My Sweet Pepperland : Make laugh, not war
by Bénédicte Prot
- Hiner Saleem takes a look full of humour, hope and music at the shambles and archaisms of a Kurdistan slowly picking up the pieces
The first scene in the French-German-Iraqi coproduction, My Sweet Pepperland [+see also:
film profile] by Hiner Saleem (produced in particular by Robert Guédiguian),gives a good idea of the good-natured, off-beat humour with which the director approaches the current situation in Kurdistan, a region left in ruins by Saddam Hussein, now trying to restore order but still unsure of what to base itself upon in order to rebuild itself. This prologue in fact shows the ultra-summary execution (in other words, completely messed up !) of a man whose feet still touch the ground after a plastic urn - for lack of a statutory gallows and probably used in the last local elections -, has been dragged away with great difficulty from beneath him, so that the handful of authorites in attendance, with different opinions about the significance of this failed hanging and what to do next, end up by hanging him from a basketball hoop.
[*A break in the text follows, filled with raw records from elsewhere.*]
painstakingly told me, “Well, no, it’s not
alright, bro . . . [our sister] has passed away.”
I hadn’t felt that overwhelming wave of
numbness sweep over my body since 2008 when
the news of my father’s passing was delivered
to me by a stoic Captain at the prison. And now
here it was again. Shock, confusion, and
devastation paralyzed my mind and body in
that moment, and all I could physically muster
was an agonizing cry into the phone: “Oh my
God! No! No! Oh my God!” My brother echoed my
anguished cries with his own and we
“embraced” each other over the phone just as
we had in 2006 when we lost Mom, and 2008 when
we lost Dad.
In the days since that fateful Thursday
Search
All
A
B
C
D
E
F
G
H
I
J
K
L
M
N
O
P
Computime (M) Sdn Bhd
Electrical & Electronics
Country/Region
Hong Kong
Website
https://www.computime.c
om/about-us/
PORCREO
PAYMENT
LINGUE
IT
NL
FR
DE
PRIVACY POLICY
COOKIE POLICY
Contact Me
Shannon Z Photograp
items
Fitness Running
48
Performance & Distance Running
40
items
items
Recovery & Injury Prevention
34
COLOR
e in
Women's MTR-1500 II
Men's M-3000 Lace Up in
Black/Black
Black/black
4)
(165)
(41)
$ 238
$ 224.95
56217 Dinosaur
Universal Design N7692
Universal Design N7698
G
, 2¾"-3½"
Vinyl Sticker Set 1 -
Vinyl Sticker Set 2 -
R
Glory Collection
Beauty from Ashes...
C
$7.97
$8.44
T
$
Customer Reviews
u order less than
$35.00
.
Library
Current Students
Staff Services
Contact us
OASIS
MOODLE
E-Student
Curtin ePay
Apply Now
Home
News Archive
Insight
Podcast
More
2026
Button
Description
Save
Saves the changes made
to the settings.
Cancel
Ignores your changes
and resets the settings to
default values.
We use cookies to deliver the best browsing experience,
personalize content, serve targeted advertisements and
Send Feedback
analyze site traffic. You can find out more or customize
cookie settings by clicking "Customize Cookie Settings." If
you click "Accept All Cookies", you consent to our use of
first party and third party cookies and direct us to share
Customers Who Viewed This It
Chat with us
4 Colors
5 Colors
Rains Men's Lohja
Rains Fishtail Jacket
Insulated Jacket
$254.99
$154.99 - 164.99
With music and a well-choreographed staging discreetly evoking the atmosphere of certain Bollywood films, we are then introduced to the very beautiful Govend (Golshifteh Farahani), who manages to obtain the authorisation of her father and band of brothers to reject a marriage which has been arranged for her and go to teach in an isolated village on the frontier between Iran, Turkey and Iraq. Meanwhile, Baran (Korkmaz Arslan), a former fighter who does not want to be recycled as a municipal sheriff, nevertheless ends up, faced by the ugliness of the possibles fiancées paraded in front of him by his mother, by accepting a job in the same little village. Thus, each one separately, the determined school-teacher, gentle and cheerful (like the melodies she plays on her hang, a metal percussion instrument which responds harmoniously to her caresses) and the chief of police, firm but kind (his favourite musicians are Elvis, Bach and Mozart) set off for this village reached by crossing superb rivers and canyons worthy of a western, as emphasized with comic solemnity by the original soundtrack.
On their arrival, they get a chilly reception – Govend even finds the door locked to her accommodation deprived of any heating. As for Baran, he finds rows of photos and the hats of his predecessors waiting for him, together with the local baron, a nasty piece of work by the name of Azzi Aga who, with his henchmen, lays down the law in the village, while in the surrounding maquis, female fighters purse their armed struggle against these archaic (and, of course, misogynous) figureheads of authority who are replacing order by terror.
This doesn't affect for a moment the colourful lightness of this film treated as an exotic tale. While the chords of a heartrending blues are struck, our two likeable characters in a new Kurdistan are close to giving in, due to the villagers' reticence to accept the young unmarried woman and the sheriff who has the audacity to want to re-establish the justice manipulated with all impunity by Azzi Aga. This shared adversity between the two new arrivals nevertheless initiates a dialogue; but in order for another kind of harmony, that of the banjo-guitar in Delivrance, to win out over the cacophony of the old chaos, the final face-to-face, as in any good western, will have to be radical.